El poeta se encontraba en el exilio desde hacía muchos años. Acaso nunca más regresaría a su patria, a su casa, al lugar donde vivían los suyos; acaso moriría en un hospital o en algún freeway, sin que nadie supiera a ciencia cierta su verdadero nombre.
Se llamaba Nazim, y por Nicolás Guillén, el poeta cubano, sabemos que «era un hombre alto, rubio, de ojos azules, muy simpático. Se expresaba en ruso y francés con la mayor seguridad, y mantenía un tono risueño y jovial en la conversación».
¿Pero a quién podía interesarle que fuera muy simpático, que hablara ruso a la perfección o que se llamara así o de otra manera, si de todas maneras era un turco viviendo en un mundo al que no le interesaba pronunciar correctamente el nombre de los extraños?
Nazim Hikmet (1902-1963) era su nombre completo. Y era poeta, lo que significa que no podía hacer otra cosa para curar su nostalgia (esa enfermedad de las lejanías) que escribir. Así, un día tomó la pluma, compuso una larga carta a su hijo, y de este modo nació una de las poesías más bellas de la literatura universal: Tal vez mi última carta a Mehmet.
Si nos supiéramos próximos a la muerte, ¿qué consejos daríamos a los que amamos?, ¿qué cosas les diríamos?, ¿qué desearíamos para ellos?, ¿qué les recomendaríamos sobre toda otra cosa? He aquí algo de lo que Nazim Hikmet escribió a su hijo:
Mehmet,
no vivas sobre esta tierra
como un inquilino…,
vive en este mundo
como si fuese la casa de tu Padre.

Información extraída:

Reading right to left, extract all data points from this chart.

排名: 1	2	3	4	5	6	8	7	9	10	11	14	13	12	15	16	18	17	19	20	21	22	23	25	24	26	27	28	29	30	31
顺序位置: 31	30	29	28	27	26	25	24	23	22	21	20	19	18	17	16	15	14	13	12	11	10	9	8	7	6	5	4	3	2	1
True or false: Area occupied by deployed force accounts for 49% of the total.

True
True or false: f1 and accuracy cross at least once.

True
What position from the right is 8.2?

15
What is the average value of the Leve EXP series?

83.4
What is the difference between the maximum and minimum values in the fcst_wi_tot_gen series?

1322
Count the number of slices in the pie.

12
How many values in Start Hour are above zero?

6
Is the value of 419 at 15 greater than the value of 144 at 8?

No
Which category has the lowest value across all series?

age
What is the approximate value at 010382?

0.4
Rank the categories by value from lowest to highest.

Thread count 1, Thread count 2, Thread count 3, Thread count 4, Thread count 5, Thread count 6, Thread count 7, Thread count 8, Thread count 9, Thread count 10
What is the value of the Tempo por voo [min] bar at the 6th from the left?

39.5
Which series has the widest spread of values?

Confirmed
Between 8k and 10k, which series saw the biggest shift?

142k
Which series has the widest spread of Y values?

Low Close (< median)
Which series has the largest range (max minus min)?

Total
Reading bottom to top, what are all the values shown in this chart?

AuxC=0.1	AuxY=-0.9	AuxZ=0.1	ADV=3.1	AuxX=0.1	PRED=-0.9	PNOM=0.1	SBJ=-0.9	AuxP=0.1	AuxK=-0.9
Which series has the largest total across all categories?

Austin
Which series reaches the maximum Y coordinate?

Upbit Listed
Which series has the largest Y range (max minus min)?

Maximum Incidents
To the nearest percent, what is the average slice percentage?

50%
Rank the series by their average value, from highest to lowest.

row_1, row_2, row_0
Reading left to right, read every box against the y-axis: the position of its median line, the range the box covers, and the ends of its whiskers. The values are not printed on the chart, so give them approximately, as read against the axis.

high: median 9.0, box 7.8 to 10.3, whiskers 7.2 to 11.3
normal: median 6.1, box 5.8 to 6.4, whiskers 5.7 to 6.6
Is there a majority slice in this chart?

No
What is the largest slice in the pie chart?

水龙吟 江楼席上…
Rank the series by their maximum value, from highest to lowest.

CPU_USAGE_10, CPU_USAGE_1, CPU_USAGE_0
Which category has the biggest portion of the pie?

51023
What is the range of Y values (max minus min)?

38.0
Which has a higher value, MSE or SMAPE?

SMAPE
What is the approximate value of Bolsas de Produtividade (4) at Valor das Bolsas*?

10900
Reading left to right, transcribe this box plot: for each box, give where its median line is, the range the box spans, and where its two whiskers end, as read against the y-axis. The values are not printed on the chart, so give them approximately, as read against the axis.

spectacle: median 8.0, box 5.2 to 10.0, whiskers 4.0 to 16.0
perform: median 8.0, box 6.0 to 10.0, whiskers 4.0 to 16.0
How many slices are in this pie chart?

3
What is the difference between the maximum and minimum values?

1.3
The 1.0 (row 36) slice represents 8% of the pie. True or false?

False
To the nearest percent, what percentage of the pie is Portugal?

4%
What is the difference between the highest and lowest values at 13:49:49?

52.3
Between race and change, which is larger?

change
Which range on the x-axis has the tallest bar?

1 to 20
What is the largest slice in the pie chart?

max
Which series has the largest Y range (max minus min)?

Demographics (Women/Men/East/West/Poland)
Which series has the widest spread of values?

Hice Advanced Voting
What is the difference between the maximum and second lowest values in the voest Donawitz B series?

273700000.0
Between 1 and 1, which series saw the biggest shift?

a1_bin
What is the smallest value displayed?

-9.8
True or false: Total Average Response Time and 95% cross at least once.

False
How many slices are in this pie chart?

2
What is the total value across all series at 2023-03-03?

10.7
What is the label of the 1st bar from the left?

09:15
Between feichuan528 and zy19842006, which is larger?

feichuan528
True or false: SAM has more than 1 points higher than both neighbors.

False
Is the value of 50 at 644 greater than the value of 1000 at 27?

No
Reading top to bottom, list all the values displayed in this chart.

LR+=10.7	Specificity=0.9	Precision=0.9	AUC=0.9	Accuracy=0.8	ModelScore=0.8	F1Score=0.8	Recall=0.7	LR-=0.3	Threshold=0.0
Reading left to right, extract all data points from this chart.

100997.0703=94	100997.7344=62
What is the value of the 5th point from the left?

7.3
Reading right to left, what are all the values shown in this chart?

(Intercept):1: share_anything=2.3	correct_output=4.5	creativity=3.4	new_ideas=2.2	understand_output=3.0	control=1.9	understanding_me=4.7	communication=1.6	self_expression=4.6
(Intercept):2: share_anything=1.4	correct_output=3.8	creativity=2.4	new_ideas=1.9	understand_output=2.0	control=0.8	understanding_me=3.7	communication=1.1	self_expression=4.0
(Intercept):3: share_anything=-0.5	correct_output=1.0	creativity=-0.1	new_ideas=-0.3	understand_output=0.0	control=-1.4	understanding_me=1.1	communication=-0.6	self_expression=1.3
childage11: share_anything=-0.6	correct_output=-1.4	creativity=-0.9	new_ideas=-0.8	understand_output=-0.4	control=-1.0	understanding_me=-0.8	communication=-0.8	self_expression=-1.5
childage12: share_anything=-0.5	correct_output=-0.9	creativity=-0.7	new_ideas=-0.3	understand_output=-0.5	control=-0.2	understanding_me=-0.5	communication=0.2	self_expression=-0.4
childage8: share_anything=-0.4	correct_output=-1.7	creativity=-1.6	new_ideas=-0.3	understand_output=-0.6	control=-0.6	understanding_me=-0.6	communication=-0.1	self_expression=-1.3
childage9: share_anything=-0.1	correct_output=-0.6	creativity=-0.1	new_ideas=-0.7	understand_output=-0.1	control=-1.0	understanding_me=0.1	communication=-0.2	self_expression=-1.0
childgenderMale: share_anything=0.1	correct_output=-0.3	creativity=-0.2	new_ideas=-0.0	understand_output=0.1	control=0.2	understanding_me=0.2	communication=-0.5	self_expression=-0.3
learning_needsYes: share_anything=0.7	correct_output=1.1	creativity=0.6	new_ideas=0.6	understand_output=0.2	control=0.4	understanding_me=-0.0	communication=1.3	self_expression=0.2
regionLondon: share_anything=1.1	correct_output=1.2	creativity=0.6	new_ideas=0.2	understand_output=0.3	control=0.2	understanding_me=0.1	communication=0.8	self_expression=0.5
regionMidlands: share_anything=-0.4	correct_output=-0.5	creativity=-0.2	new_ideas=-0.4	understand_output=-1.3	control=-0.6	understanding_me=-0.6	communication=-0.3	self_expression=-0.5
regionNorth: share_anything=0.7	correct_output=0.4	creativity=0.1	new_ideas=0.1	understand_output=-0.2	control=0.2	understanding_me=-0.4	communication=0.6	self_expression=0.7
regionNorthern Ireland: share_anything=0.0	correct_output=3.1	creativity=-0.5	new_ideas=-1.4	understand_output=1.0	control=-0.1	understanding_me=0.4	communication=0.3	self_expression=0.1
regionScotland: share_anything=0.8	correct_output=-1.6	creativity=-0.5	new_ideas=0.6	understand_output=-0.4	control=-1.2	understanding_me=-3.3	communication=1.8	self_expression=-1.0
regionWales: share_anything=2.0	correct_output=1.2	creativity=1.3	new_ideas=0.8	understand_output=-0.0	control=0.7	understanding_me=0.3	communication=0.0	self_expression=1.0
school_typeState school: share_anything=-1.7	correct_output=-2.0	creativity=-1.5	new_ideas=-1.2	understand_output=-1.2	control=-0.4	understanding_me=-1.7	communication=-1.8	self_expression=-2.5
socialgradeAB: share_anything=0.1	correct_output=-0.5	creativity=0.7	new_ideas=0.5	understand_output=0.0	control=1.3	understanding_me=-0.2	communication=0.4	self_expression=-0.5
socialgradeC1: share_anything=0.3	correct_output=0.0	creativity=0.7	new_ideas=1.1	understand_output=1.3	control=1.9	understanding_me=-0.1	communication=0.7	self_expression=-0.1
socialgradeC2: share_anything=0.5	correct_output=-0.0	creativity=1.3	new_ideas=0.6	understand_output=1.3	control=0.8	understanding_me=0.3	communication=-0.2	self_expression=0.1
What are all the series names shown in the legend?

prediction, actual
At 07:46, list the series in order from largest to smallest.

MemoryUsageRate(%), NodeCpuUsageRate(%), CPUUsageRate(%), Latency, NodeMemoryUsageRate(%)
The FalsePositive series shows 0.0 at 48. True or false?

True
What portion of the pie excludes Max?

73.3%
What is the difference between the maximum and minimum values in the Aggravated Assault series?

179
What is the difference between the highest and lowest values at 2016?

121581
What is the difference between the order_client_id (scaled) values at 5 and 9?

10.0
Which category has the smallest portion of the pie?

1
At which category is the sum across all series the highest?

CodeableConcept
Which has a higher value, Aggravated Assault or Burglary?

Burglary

Tareas del ejercicio:
A - Traduce al inglés esta oración del texto sobre Nazim Hikmet: «Nazim Hikmet (1902-1963) era su nombre completo.»
B - Prosigue el texto sobre Nazim Hikmet a partir de su último verso.

Resultados por tarea:
A - Nazim Hikmet (1902-1963) was his full name.

B -
Cree al grano, al mar, a la tierra,
pero sobre todo cree en el hombre.
Ama la nube, la máquina, el libro,
pero sobre todo ama al hombre.
Siente la tristeza
de la hoja que se seca,
del planeta que se apaga,
del animal enfermo,
pero, sobre todo, siente la tristeza del hombre.
Que todos los bienes terrenales
te den alegría,
que la claridad y la sombra
te den alegría,
que las cuatro estaciones
te den alegría,
pero que sobre todo el hombre
te dé alegría.
La carta/poema continúa:
Mehmet, tal vez moriré
lejos de mi lengua,
lejos de mis canciones,
lejos de mi pan y de mi sal,
con la nostalgia de tu madre y de ti,
de mi pueblo y de mis amigos;
pero no en el exilio,
no en tierra extranjera:
moriré en el país de mis sueños,
en la blanca ciudad de mis días más bellos…
¿Dónde está hoy Mehmet?, ¿vive todavía?, ¿releerá aunque sólo sea de cuando en cuando, a la hora del crepúsculo, la carta de su padre?
Sí, vivir es alegrarse por todo lo que vive, entristecerse por todo lo que muere, estar en este mundo como en una casa toda nuestra, poseídos por una seguridad soberana. No como inquilinos, no, sino como hijos que juegan, duermen y sueñan en la casa de su Padre.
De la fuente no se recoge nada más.